THE country’s intensive care units will be at capacity “in a number of days”, Taoiseach Leo Varadkar has said.
Chief medical officer Tony Holohan and Mr Varadkar recently expressed concern over the number of patients diagnosed with Covid-19 admitted to ICU.
Mr Varadkar said that while there are currently a number of empty beds, the situation would change over the coming days, adding that it would become “very difficult.”
“The way things are heading indicate that ICU will be at capacity in a number of days,” he said.
“That’s already the case around Europe, it may happen here. We have to plan for that.
“We need to make sure we have capacity, ventilators, all of those things.
“An unprecedented effort is being made by the health service to tool up, to recruit, to provide additional capacity, to do all the things we need to use.
“Just as we are seeing across Europe, just as we are seeing in the US now, just as we saw in China, there isn’t a health service in the world that isn’t going to be able to tool up or scale up as quickly as necessary, so we are going to be demanding a very difficult situation and everyone is going to be doing the very best job.”
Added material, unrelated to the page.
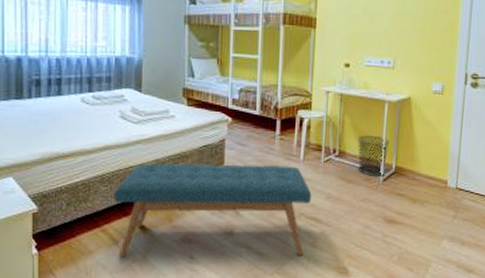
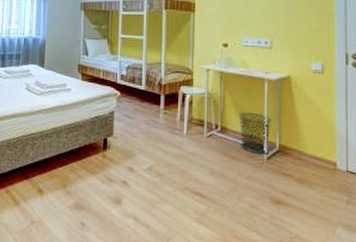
bench: present [114,163,312,257] -> none [17,131,196,232]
Mr Varadkar said that people seeking a three-month payment break on mortgages and loans should not be forced to pay additional interest.
Mr Varadkar also said that people who can pay mortgages and loans during the coronavirus crisis should continue to do so.
Speaking today, he said: “I’ve a very simple message to the banks, and that is that if people cannot pay their mortgage and cannot repay their loans, then they should extend their loans by three months, give people a three-month break and add to the end of that loan the three extra months.
“That’s the right thing to do, that’s the fair thing to do, and it actually makes sense for the banks to do that in the longer term.
“That shouldn’t involve additional interest.
“When it comes to people who can pay their mortgages, who can pay their rents, and pay utilities, who can pay their loans, they should continue to do so because actually most people in Ireland who had a job haven’t lost it so they’re still getting paid.”
The Taoiseach was visiting fruit and vegetable wholesaler where he and Minister for Business Heather Humphreys were given a tour.
Mr Varadkar said the total death toll from coronavirus was “impossible to predict.”
He added: “We are only still learning about it. But if you take the average flu season in Ireland, there would usually be around 500 deaths, if you take a bad flu season in Ireland there would roughly be 1,000 deaths.
“It would be a surprise, and a very pleasant surprise, if the number of deaths at the end of this was less than 1,000.”
Mr Varadkar also said that construction sites that cannot implement social distancing should be shut down.
The Fine Gael leader said that “absolutely essential” construction work needs to continue, including healthcare facilities and pharmaceutical plants.
He added: “Even arguably housing for homeless people so that they are not in overcrowded accommodation, but it does need to be done by social distancing.
“That can never be done perfectly.
“It’s not being done perfectly in the supermarkets, it’s not being done perfectly in other places, but it needs to be done to an acceptable extent that people are protected and the risk of the transmission of the virus is minimised.”
Earlier today, a public health expert said he believes the UK will be left with a “high burden of coronavirus cases” following its response to the Covid-19 outbreak.
Dr Gabriel Scally, president of Epidemiology and Public Health at the Royal Society of Medicine in London, said there will be populations across the UK with a high exposure to the virus. The UK Government has been urged to change its response to tackling the spread of coronavirus by health experts.
Prime Minister Boris Johnson said only those seriously ill in hospital would be tested, advising anyone with symptoms to self-isolate at home for seven days.
The Republic of Ireland, like many other countries, is following international advice from the World Health Organisation (WHO).
Dr Scally, who led the CervicalCheck review in Ireland, said: “A big difference is that the UK is making no effort to control the spread of the virus in the community by testing for cases and by contact tracing, and so the United States, the UK and Sweden are the three real outliers on this.
“Those three countries are taking a different route.
“I think the end game is going to be really very, very different. There are going to be a high burden of cases, particularly in the US, and I think in the UK as a result of what they’ve done or rather what they’ve not done.
“When we get past this — what is likely to be a very large surge — we’re going to end up with populations in the UK with a high exposure to the virus.
“So a lot of people will have had it compared to the Republic of Ireland and other European countries, and it will then be difficult to lift some of the restrictions, particularly around travel and so on because the two countries, the two groups of countries, will be in completely different places.
“Personally, I think there’s no doubt in my mind that the Republic of Ireland is taking exactly the right course, based on international experience, and the very best advice.”
Dr Scally said that, “even more importantly,” this would “buy time for some of the drug trials to take place, so we can treat people more effectively”.